Let x1 of type ι → ι → ι be given.
Apply H0 with
∀ x2 . x2 ∈ x0 ⟶ ∀ x3 . x3 ∈ x0 ⟶ ∀ x4 . x4 ∈ x0 ⟶ x1 x2 x4 = x1 x3 x4 ⟶ x2 = x3.
Assume H1:
and (∀ x2 . x2 ∈ x0 ⟶ ∀ x3 . x3 ∈ x0 ⟶ x1 x2 x3 ∈ x0) (∀ x2 . x2 ∈ x0 ⟶ ∀ x3 . x3 ∈ x0 ⟶ ∀ x4 . x4 ∈ x0 ⟶ x1 x2 (x1 x3 x4) = x1 (x1 x2 x3) x4).
Apply H1 with
(∃ x2 . and (x2 ∈ x0) (and (∀ x3 . x3 ∈ x0 ⟶ and (x1 x2 x3 = x3) (x1 x3 x2 = x3)) (∀ x3 . x3 ∈ x0 ⟶ ∃ x4 . and (x4 ∈ x0) (and (x1 x3 x4 = x2) (x1 x4 x3 = x2))))) ⟶ ∀ x2 . x2 ∈ x0 ⟶ ∀ x3 . x3 ∈ x0 ⟶ ∀ x4 . x4 ∈ x0 ⟶ x1 x2 x4 = x1 x3 x4 ⟶ x2 = x3.

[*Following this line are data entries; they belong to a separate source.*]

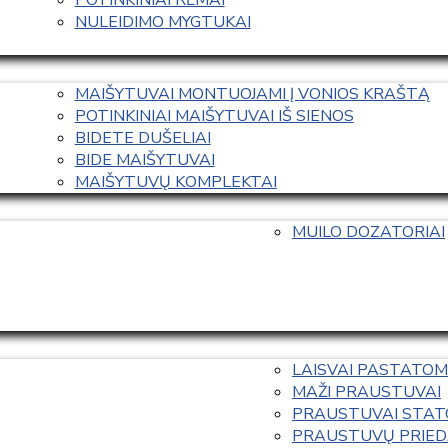
NULEIDIMO MYGTUKAI
MAIŠYTUVAI MONTUOJAMI Į VONIOS KRAŠTĄ
POTINKINIAI MAIŠYTUVAI IŠ SIENOS
BIDETE DUŠELIAI
BIDE MAIŠYTUVAI
MAIŠYTUVŲ KOMPLEKTAI
MUILO DOZATORIAI
LAISVAI PASTATOM
MAŽI PRAUSTUVAI
PRAUSTUVAI STAT
PRAUSTUVŲ PRIED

Assume H2: ∀ x2 . x2 ∈ x0 ⟶ ∀ x3 . x3 ∈ x0 ⟶ x1 x2 x3 ∈ x0.
Assume H3: ∀ x2 . x2 ∈ x0 ⟶ ∀ x3 . x3 ∈ x0 ⟶ ∀ x4 . x4 ∈ x0 ⟶ x1 x2 (x1 x3 x4) = x1 (x1 x2 x3) x4.
Assume H4:
∃ x2 . and (x2 ∈ x0) (and (∀ x3 . x3 ∈ x0 ⟶ and (x1 x2 x3 = x3) (x1 x3 x2 = x3)) (∀ x3 . x3 ∈ x0 ⟶ ∃ x4 . and (x4 ∈ x0) (and (x1 x3 x4 = x2) (x1 x4 x3 = x2)))).

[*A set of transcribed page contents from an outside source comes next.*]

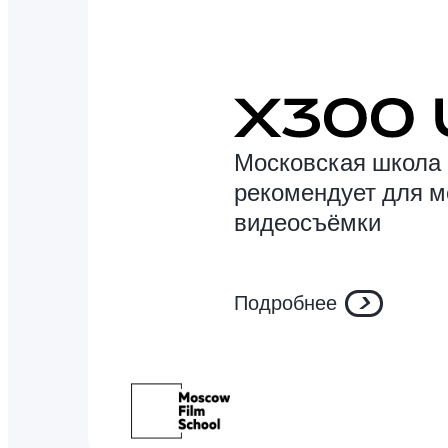
Московская школа 
рекомендует для 
видеосъёмки
Подробнее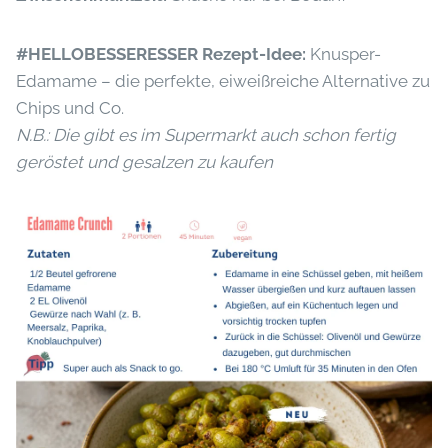
#HELLOBESSERESSER Rezept-Idee:
Knusper-
Edamame – die perfekte, eiweißreiche Alternative zu
Chips und Co.
N.B.: Die gibt es im Supermarkt auch schon fertig
geröstet und gesalzen zu kaufen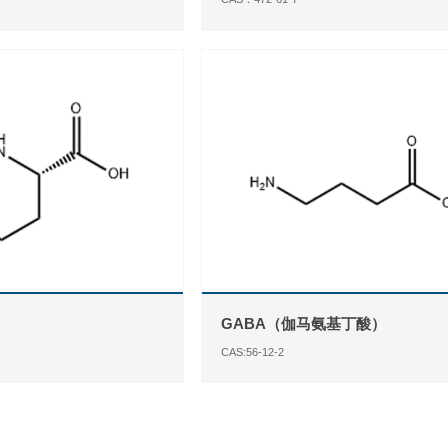
GABA（伽马氨基丁酸）
CAS:56-12-2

Let x2 of type ι be given.
Assume H5: x2 ∈ x0.
Let x3 of type ι be given.
Assume H6: x3 ∈ x0.
Let x4 of type ι be given.
Assume H7: x4 ∈ x0.
Assume H8: x1 x2 x4 = x1 x3 x4.
Let x5 of type ι be given.
Assume H9: x5 ∈ x0.
Apply H3 with
x5,
x4,
explicit_Group_inverse x0 x1 x4,
λ x6 x7 . x6 = x5 leaving 4 subgoals.
The subproof is completed by applying H9.

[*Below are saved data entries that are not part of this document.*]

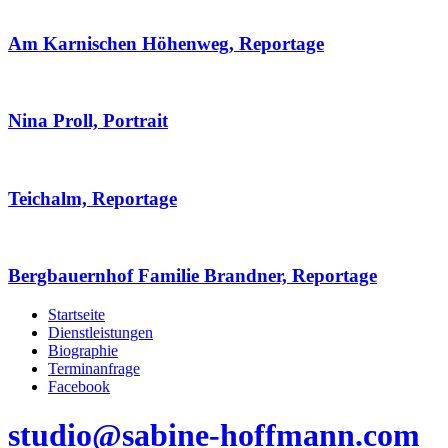
Am Karnischen Höhenweg, Reportage
Nina Proll, Portrait
Teichalm, Reportage
Bergbauernhof Familie Brandner, Reportage
Startseite
Dienstleistungen
Biographie
Terminanfrage
Facebook
studio@sabine-hoffmann.com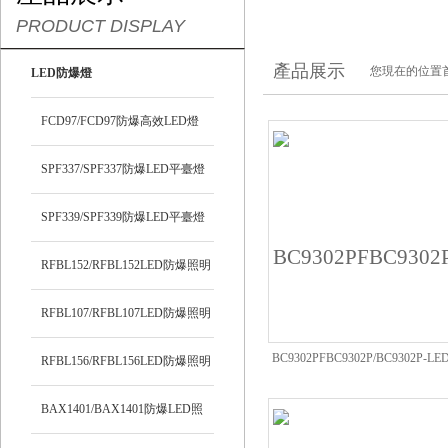
PRODUCT DISPLAY
產品展示
您現在的位置
LED防爆燈
FCD97/FCD97防爆高效LED燈
SPF337/SPF337防爆LED平臺燈
SPF339/SPF339防爆LED平臺燈
RFBL152/RFBL152LED防爆照明
燈
RFBL107/RFBL107LED防爆照明
BC9302PFBC9302P/BC9302P-
燈
RFBL156/RFBL156LED防爆照明
臺燈
燈
BAX1401/BAX1401防爆LED照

The subproof is completed by applying H7.
Apply explicit_Group_inverse_in with
x0,
x1,
x4 leaving 2 subgoals.
The subproof is completed by applying H0.
The subproof is completed by applying H7.
Apply explicit_Group_inverse_rinv with
x0,
x1,
x4,
λ x6 x7 . x1 ... ... = ... leaving 3 subgoals.
Apply L9 with
x2,
λ x5 x6 . x5 = x3 leaving 2 subgoals.
The subproof is completed by applying H5.
Apply H8 with
λ x5 x6 . x1 x6 (explicit_Group_inverse x0 x1 x4) = x3.
Apply L9 with
x3.
The subproof is completed by applying H6.